▶ _LIST OF TASKS_:
- A) In the article on the Tarceva settlement, why was it misleading to suggest the drug would work in a broad patient population? Answer in one to three sentences.
- B) According to the article on the Tarceva settlement, how much of the settlement will Shields and his attorneys receive?
- C) Echo the passage of the Tarceva settlement article between "But Genentech and" and "a second-line treatment.", inclusive.

▶ _EXCERPT_:
June 10, 2016
Two drug companies, Genentech and OSI Pharmaceuticals, have agreed to pay $67 million to settle a whistleblower lawsuit accusing them of misleading doctors about the effectiveness of a cancer drug called Tarceva. – By agreeing to the settlement, neither company admitted any guilt.
Federal prosecutors in San Francisco announced the settlement on June 6, 2016.
The whistleblower, Brian Shields, had worked as a Tarceva sales representative, and later as a product manager. He filed the lawsuit in 2011 under the False Claims Act. Shields and his attorneys will receive $10 million of the settlement. The remainder of the settlement will be divided between State Medicaid programs and the federal government.
The former Army helicopter pilot said that when he complained about some Tarceva promotional materials, his supervisors told him he “was not a team player.” 
Shields alleged that the company had provided doctors and medical professionals with misleading information about Tarceva. According to a news release received by CNN, the companies had led doctors to believe that the drug would be effective in a broad patient population.
But Genentech and OSI knew there was little evidence to support that claim, and that Tarceva had been shown to be effective only in non-small-cell lung cancer patients who had never smoked, or who had a particular genetic mutation in the epidermal growth factor receptor (EGFR), which is involved with cancer growth. The lawsuit alleged also that the companies’ promotional materials discouraged testing for EGFR mutation.
Additionally, the companies’ marketing materials and communications with doctors from 2006 to 2011 had led physicians to prescribe the drug for newly diagnosed patients, even though the FDA had only approved Tarceva as a second-line treatment.

▶ _DATA SECTION_:

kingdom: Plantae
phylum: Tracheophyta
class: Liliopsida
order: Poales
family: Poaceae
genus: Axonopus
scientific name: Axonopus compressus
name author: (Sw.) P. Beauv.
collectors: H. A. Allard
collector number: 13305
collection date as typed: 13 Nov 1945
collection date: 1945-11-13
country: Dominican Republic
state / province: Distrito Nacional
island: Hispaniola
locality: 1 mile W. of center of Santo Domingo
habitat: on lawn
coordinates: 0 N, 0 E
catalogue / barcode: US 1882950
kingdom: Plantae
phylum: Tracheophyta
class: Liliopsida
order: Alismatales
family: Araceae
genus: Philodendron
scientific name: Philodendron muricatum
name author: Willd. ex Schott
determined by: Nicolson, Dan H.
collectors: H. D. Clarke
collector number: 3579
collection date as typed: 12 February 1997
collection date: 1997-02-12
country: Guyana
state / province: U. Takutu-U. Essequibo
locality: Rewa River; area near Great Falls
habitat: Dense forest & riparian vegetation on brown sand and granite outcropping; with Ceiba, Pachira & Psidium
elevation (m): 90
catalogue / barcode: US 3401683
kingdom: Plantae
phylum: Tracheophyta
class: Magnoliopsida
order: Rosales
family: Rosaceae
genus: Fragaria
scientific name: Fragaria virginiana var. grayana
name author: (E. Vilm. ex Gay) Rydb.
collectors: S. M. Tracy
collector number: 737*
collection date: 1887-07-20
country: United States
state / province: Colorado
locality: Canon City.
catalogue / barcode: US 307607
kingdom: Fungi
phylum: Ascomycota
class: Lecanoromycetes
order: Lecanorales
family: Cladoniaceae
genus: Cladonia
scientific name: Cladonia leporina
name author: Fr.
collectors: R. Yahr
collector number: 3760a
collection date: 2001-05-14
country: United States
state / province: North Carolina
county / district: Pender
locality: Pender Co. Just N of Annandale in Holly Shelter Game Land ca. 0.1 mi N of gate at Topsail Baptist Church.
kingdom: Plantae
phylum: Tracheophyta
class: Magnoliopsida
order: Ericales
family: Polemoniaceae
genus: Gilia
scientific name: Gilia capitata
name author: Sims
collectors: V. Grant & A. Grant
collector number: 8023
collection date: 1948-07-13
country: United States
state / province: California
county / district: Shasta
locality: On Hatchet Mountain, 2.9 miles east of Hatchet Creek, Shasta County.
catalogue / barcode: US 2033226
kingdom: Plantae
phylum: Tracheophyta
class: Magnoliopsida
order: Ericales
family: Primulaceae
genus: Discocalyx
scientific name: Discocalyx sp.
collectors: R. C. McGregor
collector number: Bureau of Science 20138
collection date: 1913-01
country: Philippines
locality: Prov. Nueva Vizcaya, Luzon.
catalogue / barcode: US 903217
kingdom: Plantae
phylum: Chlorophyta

▶ _SOLUTIONS BY TASK_:
- A) Genentech and OSI knew there was little evidence for that claim. Tarceva had been shown to be effective only in non-small-cell lung cancer patients who had never smoked or who had a particular EGFR genetic mutation.

- B) $10 million.

- C)
But Genentech and OSI knew there was little evidence to support that claim, and that Tarceva had been shown to be effective only in non-small-cell lung cancer patients who had never smoked, or who had a particular genetic mutation in the epidermal growth factor receptor (EGFR), which is involved with cancer growth. The lawsuit alleged also that the companies’ promotional materials discouraged testing for EGFR mutation.
Additionally, the companies’ marketing materials and communications with doctors from 2006 to 2011 had led physicians to prescribe the drug for newly diagnosed patients, even though the FDA had only approved Tarceva as a second-line treatment.